C’est sans doute le pilier le plus négligé, et pourtant le plus fondamental : à quoi voulons-nous que l’IA serve ? Non pas sur un plan consumériste, mais sur un plan civilisationnel.

Nous ne pouvons pas opposer aux visions américaines et chinoises une simple version régulée du même projet. Il faut une autre intention. Une autre finalité. Ni l’obsession de la performance comme aux États-Unis, ni le contrôle étatique absolu comme en Chine, mais une troisième voie : une IA fondée sur la raison, l’esprit critique, et les valeurs humanistes. C’est ici que la France peut se distinguer. L’IA française doit inventer sa propre singularité. Une IA fondée non pas sur la prédiction des comportements, mais sur l’émancipation des esprits. Une IA qui argumente plutôt qu’elle n’assène, qui explique plutôt qu’elle n’impose, ou ne manipule, qui met en perspective plutôt qu’elle ne réduit, qui questionne plutôt qu’elle ne renforce les biais, qui stimule l’esprit critique, renforce l’éducation, met l’humain (sa dignité, sa liberté, sa rationalité) au centre de ses décisions, plutôt qu’elle n’encourage une passivité algorithmique ou sacrifie l’avenir de notre environnement sur l’autel de la vitesse. Une IA intègre, par construction, non dominée par l’aléatoire et l’exclusif d’une intelligence performative, mais guidée par une architecture de l’intégrité. Une IA qui éclaire, pas une IA qui aveugle. Une IA inspirée par les Lumières. Là où d’autres construisent des IA pour capter l’attention, nous devons construire des IA qui la restaure et la fait grandir.

 

En définitive, l’Europe, et la France en particulier, n’ont pas besoin de courir après le leadership américain, ni de craindre de ne pas le détenir. L’enjeu n’est pas d’être le plus gros, le plus rapide, ou le plus spectaculaire. L’enjeu est d’être le plus libre, le plus aligné avec nos valeurs, et le plus visionnaire dans la manière de penser l’IA pour le futur que nous souhaitons. Car ceux qui éclairent le monde ne sont pas toujours ceux qui parlent le plus fort, mais souvent ceux qui savent rallumer la lumière quand l’ombre de la puissance devient aveuglante. Leadership et souveraineté ne sont pas synonymes. Le premier vous rend visible. Le second vous rend libre. La France n’a pas à gagner la course. Elle a à défi nir et à accomplir sa propre course. Être leader, peut-être. Être libre, toujours. 

Au sujet de l’auteur

Hamilton Mann, dirigeant dans le domaine de la tech, est un pionnier et une autorité reconnue dans le domaine de l’IA et de la transformation numérique.

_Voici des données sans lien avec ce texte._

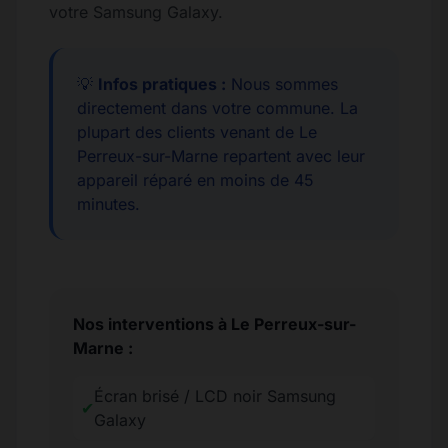
votre Samsung Galaxy.
💡
Infos pratiques :
Nous sommes
directement dans votre commune. La
plupart des clients venant de Le
Perreux-sur-Marne repartent avec leur
appareil réparé en moins de 45
minutes.
Nos interventions à Le Perreux-sur-
Marne :
Écran brisé / LCD noir Samsung
✔
Galaxy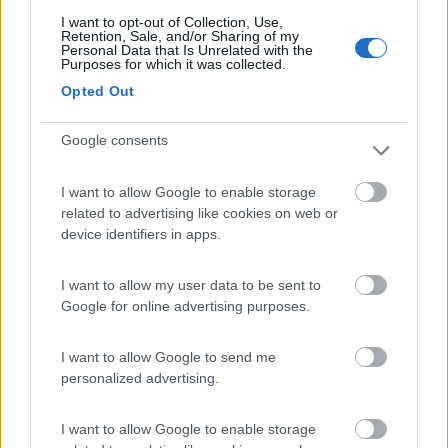
I want to opt-out of Collection, Use,
Retention, Sale, and/or Sharing of my
Personal Data that Is Unrelated with the
Tutte le notizie relative a:
Purposes for which it was collected.
Bonometti
Opted Out
Prev
Next
Google consents
Video CamperOnTest. Weinsberg
Video CamperOnTest: Adria Sonic
CaraBus 540 MQ Edition Fire
Supreme 700 DL
I want to allow Google to enable storage
related to advertising like cookies on web or
Commenti
device identifiers in apps.
Fai il
Login
per
commentare
.
I want to allow my user data to be sent to
Google for online advertising purposes.
Le News di Bonometti
I want to allow Google to send me
personalized advertising.
I want to allow Google to enable storage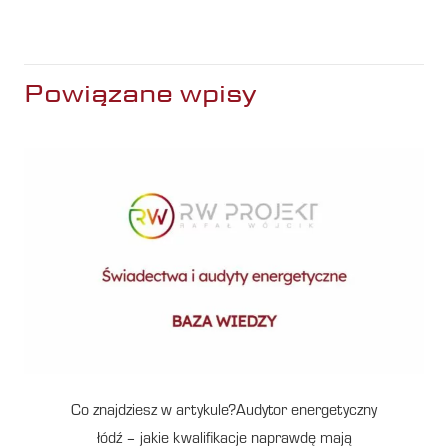
Powiązane wpisy
Co znajdziesz w artykule?Audytor energetyczny
łódź – jakie kwalifikacje naprawdę mają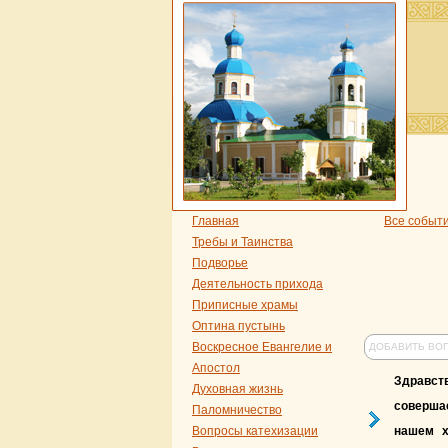
Главная
Все событ
Требы и Таинства
Подворье
Деятельность прихода
Приписные храмы
Оптина пустынь
Воскресное Евангелие и
ДОБАВИТЬ ВО
Апостол
Здравств
Духовная жизнь
соверша
Паломничество
Вопросы катехизации
нашем х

Il est lecturer à l’Insead et à HEC Paris, doctorant en IA à l’École des Ponts Business School – École des Ponts et Chaussées, et figure parmi les lauréats du Thinkers50 Radar, qui distingue les penseurs émergents les plus influents au monde dans le domaine du management.

Son ouvrage, salué par la critique, Artificial Integrity: The Paths to Leading AI Toward a Human-Centered Future (Wiley, 2024), challenge les paradigmes actuels de l’IA pour établir une nouvelle frontière de son développement, guidée par l’intégrité – comme une émulation native à son fonctionnement – plutôt que par la seule intelligence algorithmique. L’ouvrage a été distingué par le réputé Next Big Idea Club, la référence américaine en matière de sélection des livres internationaux les plus influents du moment, cofondé par quatre auteurs de best-sellers du New York Times, qui distingue les ouvrages les plus visionnaires de notre époque et met en lumière les idées de rupture les plus prometteuses à l’échelle mondiale.